● **WHAT YOU HAVE TO DO**: Each line from the one containing "red plastic crate from" to the end of the entries is to be repeated exactly, and no other line.

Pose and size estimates
[Start of section]

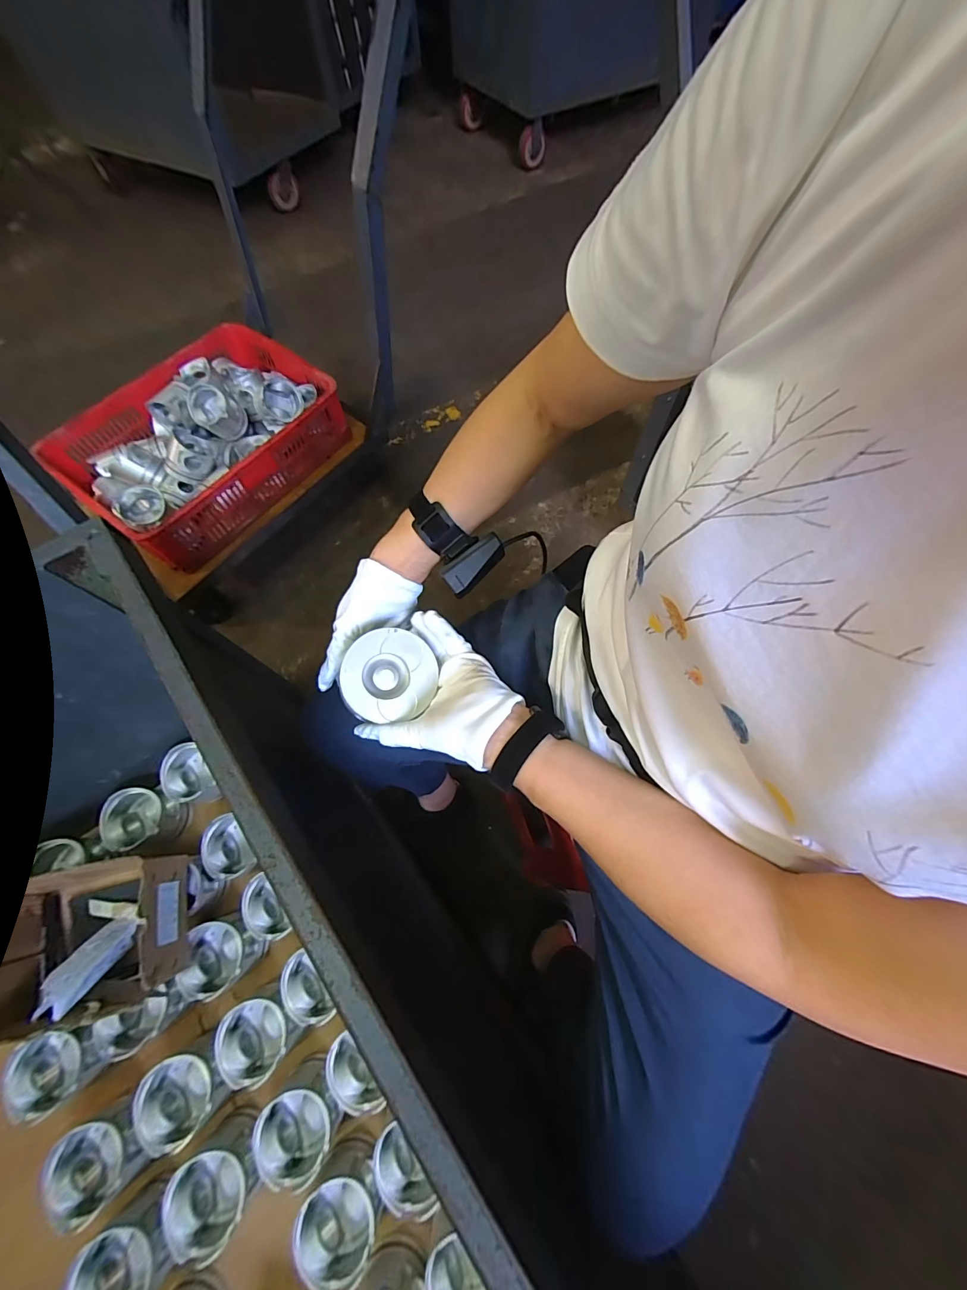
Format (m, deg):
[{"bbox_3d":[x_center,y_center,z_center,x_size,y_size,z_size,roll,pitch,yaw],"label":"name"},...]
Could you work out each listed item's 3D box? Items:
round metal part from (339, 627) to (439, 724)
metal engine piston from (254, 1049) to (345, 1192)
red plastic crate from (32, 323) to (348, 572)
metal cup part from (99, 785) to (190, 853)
[{"bbox_3d":[-0.095,0.031,0.416,0.085,0.034,0.081,-2,81,-16],"label":"round metal part"},{"bbox_3d":[-0.236,0.621,0.548,0.093,0.070,0.098,36,72,15],"label":"metal engine piston"},{"bbox_3d":[-0.706,-0.529,1.062,0.446,0.174,0.606,33,71,14],"label":"red plastic crate"},{"bbox_3d":[-0.556,0.285,0.691,0.101,0.071,0.091,-8,67,-3],"label":"metal cup part"}]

[End of section]

● **EXERCISE OUTPUT**:
red plastic crate from (32, 323) to (348, 572)
metal cup part from (99, 785) to (190, 853)
[{"bbox_3d":[-0.095,0.031,0.416,0.085,0.034,0.081,-2,81,-16],"label":"round metal part"},{"bbox_3d":[-0.236,0.621,0.548,0.093,0.070,0.098,36,72,15],"label":"metal engine piston"},{"bbox_3d":[-0.706,-0.529,1.062,0.446,0.174,0.606,33,71,14],"label":"red plastic crate"},{"bbox_3d":[-0.556,0.285,0.691,0.101,0.071,0.091,-8,67,-3],"label":"metal cup part"}]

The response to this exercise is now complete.